I came across this quote recently in The Week. It’s from From Why I Decided War Reporting Was No Longer Worth the Risk by Tom A. Peter for The New Republic.
I’ve often wondered about the risks that reporters, myself included, take in order to cover war. In the wake of [American Journalist James Foley‘s] death, these questions weigh on me more heavily than ever… Covering wars for a polarized nation has destroyed the civic mission I once found in journalism. Why risk it all to get the facts for people who increasingly seem only to seek out the information they want and brand the stories and facts that don’t conform to their opinions as biased or inaccurate?
I have a lot of respect for most professional journalists, but I can’t deny that I’d probably feel the same way if I were Peter.
7 thoughts on “Reporting for a Divided Nation”
It seems anymore that most of us don’t want to be informed so much as we want to be told that we’re right. When did that happen? Is there a way to fix it?
I’m sad to lose journalists who refuse to be pudits, but I understand where he’s coming from. It must be awful to do something that noble and dangerous for people who refuse to value your contribution.
Totally agree. On the other hand, however, i find it really difficult anymore to discern whether what I’m hearing via some news outlets is the work of true, in-the-field journalists, or just some filler content a junior-year English major wrote for their part time job. I wish i had the time to research every author’s background, but it would do a great service to the public if media outlets would not position critical news stories from dedicated professionals right next to what essentially amounts to op eds.

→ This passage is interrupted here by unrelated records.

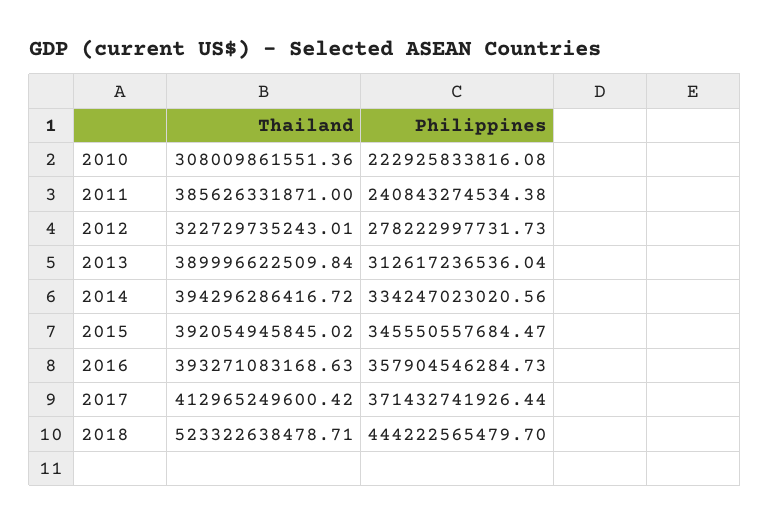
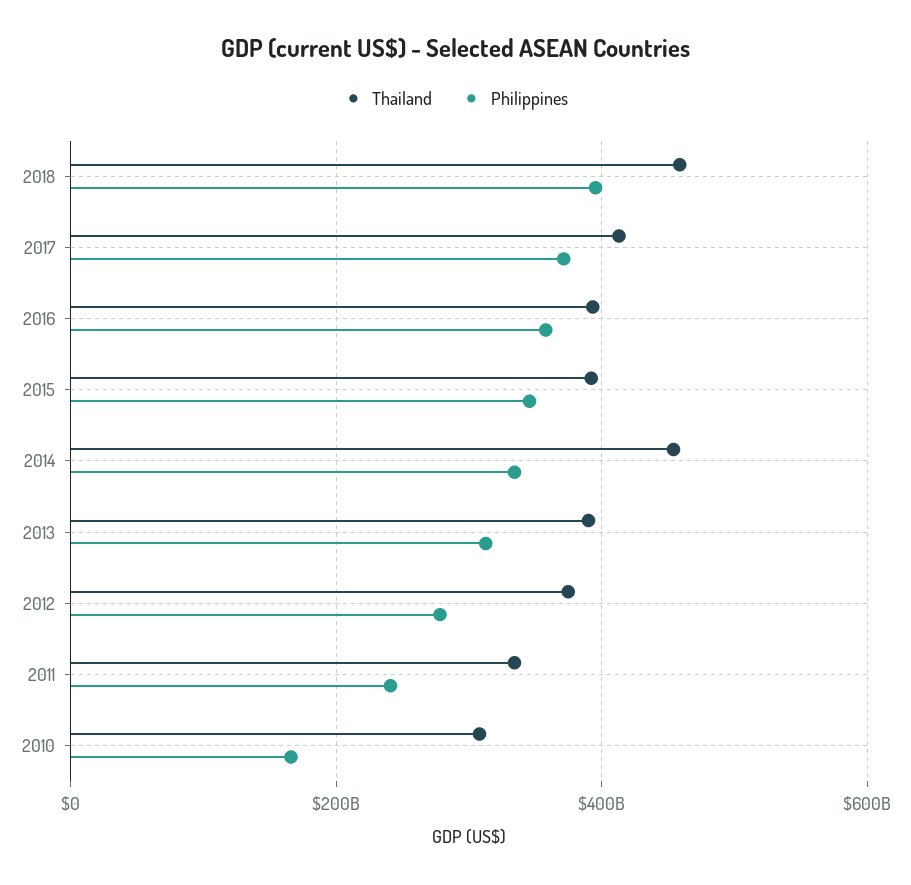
  {
    "Thailand": {
      "2010": 308009861551.36,
-     "2011": 385626331871,
+     "2011": 340000000000,
-     "2012": 322729735243.01,
+     "2012": 380000000000,
      "2013": 389996622509.84,
-     "2014": 394296286416.72,
+     "2014": 460000000000,
      "2015": 392054945845.02,
      "2016": 393271083168.63,
      "2017": 412965249600.42,
-     "2018": 523322638478.71
+     "2018": 460000000000
    },
    "Philippines": {
-     "2010": 222925833816.08,
+     "2010": 160000000000,
      "2011": 240843274534.38,
      "2012": 278222997731.73,
      "2013": 312617236536.04,
      "2014": 334247023020.56,
      "2015": 345550557684.47,
      "2016": 357904546284.73,
      "2017": 371432741926.44,
-     "2018": 444222565479.7
+     "2018": 400000000000
    }
  }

I’m a big girl and can handle the truth, I just need to know it is.
The full article mentions this, but being a reporter has become kind of a crap job. Low paying, no stability, odd hours, a lack of respect — so lots of smart people are starting to turn away for better options.
I don’t mean to be an ass about it, but the title of the article is Why I Decide WAR Reporting Was No Longer Worth the Risk.
And I think the best response, better than I could do, was left by a commenter and fellow war reporter:
But if journalists stop covering this story then we leave a vacuum that will be filled by ignorance and indifference and propaganda on all sides. Each of us must stop when we are ready. We must be very honest with ourselves about why. But please don’t allow the indifference or scepticism of some be your guiding light.
Thanks Stacey, I corrected it. And of course we need journalists on the ground in these situations, which is why there are so many international laws in place to protect them. Those laws just haven’t been working in many cases, which is why the risk is especially galling when one returns home not just to ignorance, but to disrespect. I’m glad there are professionals still willing to take the risk, and upset that some of those professionals aren’t being afforded our national gratitude.